Через два дня старик умер при все усиливающейся сердечной слабости и оглушении. У ворот больницы я встретил его жену; она шла из покойницкой, низко надвинув платок на опухшие глаза, и что-то глухо говорила себе под нос. Со смутным чувством стыда и страха перечитывал я скорбный лист умершего: подробное изо дня в день описание течения все ухудшающейся болезни, рецепты, усеянные восклицательными знаками, и в конце – лаконическая приписка дежурного врача: «В два часа ночи больной скончался»… Мне было странно, – в каком бреду действовал я, назначая свое лечение, непроверенное, дерзкое? Может быть, старик все равно бы умер, но могу ли я поручиться, что смерть вызвана не тем чудовищным количеством сильно действующей наперстянки, которое я ввел в его кровь? И это в то время, когда для борьбы с болезнью и без того требовались все силы организма… Вскоре я про чел во «Враче» статью д-ра Рубеля, который, тщательно разобрав свои собственные опыты, опыты Петреску, его учеников и сторонников, неопровержимо доказал, что способ Петреску причиняет во многих случаях явный, иногда даже угрожающий жизни вред, и можно только посоветовать возможно скорее предать его полному забвению».

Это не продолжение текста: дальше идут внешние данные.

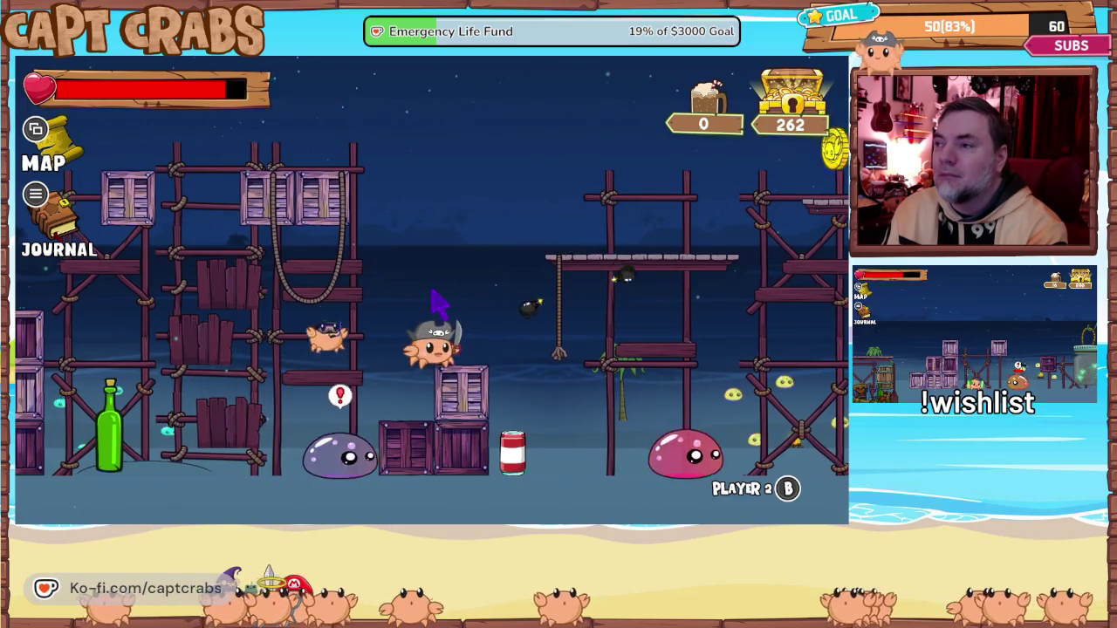
- Drop off the crate and collect coins while crossing the scaffolds to the right
key("Right")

Я решил применять впредь на своих больных только средства, уже достаточно проверенные и несомненные. Чем больше я теперь знакомился с текущей медицинской литературою, тем все больше утверждался в своем решении. Передо мною раскрылось нечто ужасающее. Каждый номер врачебной газеты содержал в себе сообщение о десятках новых средств, и так из недели в неделю, из месяца в месяц; это был какой-то громадный, бешеный, бесконечный поток, при взгляде на который разбегались глаза: новые лекарства, новые дозы, новые способы введения их, новые операции, и тут же – десятки и сотни… загубленных человеческих здоровий и жизней.

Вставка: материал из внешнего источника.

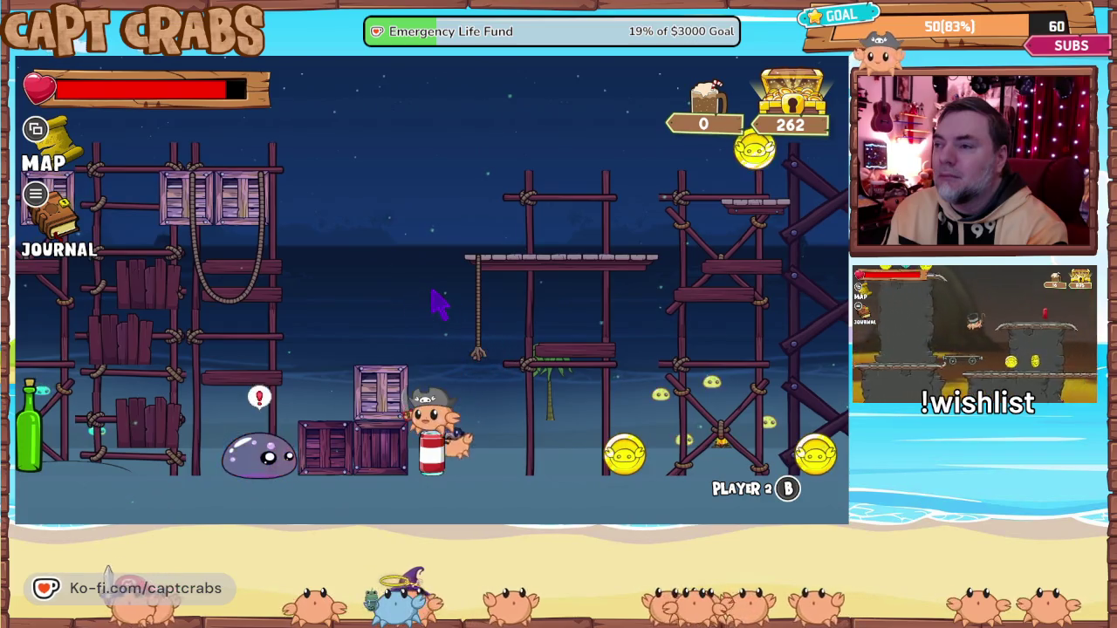
key("Right")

Одни из нововведений, как пузыри пены на потоке, выскакивали и тотчас же лопались, оставляя за собой один-другой труп. Проф. Меринг, заставляя животных вдыхать пентал, нашел, что вещество это представляет собой очень хорошее усыпляющее средство. После этого д-р Голлиндер испытал пентал на своих больных и получил блестящие результаты. На съезде естествоиспытателей и врачей в Галле, в сентябре 1891 года, он дал о пентале самый восторженный отзыв. «В настоящее время, – заявил Голлендер, – пентал по верности действия и по поразительно хорошему самочувствию после наркоза представляет наилучшее обезболивающее для кратковременных операций: он не производит дурных последствий, и применение его не представляет никакой опасности; он не оказывает никакого вредного действия ни на сердце, ни на дыхание»… Широкою рукою стали испытывать пентал. Через полгода д-р Геглер сообщил, что у одного крепкого мужчины пентал вызвал одышку с синю-, хою и в заключение остановку дыхания; его удалось спасти только благодаря принятым энергичным мерам оживления. Через два месяца после этого в Ольмюце умерла от вдыхания пентала дама, у которой собирались выдернуть зуб. Около этого же времени «Английский зубоврачебный журнал» сообщил, что после вдыхания десяти капель пентала умерла 33-летняя женщина, страдавшая зубной болью. У д-ра Зика умерли от пентала двое – здоровый, крепкий мужчина и молодая девушка с поражением тазобедренного сустава, в остальном крепкая и здоровая… Прошло всего полтора года после сообщения Голлендера. На съезде немецких хирургов профессор Гурльт выступил с докладом о сравнительной смертности при различных обезболивающих средствах. Опираясь на громадный статистический материал, он показал, что в то время, как эфир, закись азота, бромистый этил и хлороформ дают одну смерть на тысячи и десятки тысяч случаев, пентал дает одну смертность на 199 случаев. «От наркоза пенталом, – вполне основательно заключил профессор Гурльт, – по имеющимся до сих пор данным, следует прямо предостеречь». И пентал бесследно исчез из практики…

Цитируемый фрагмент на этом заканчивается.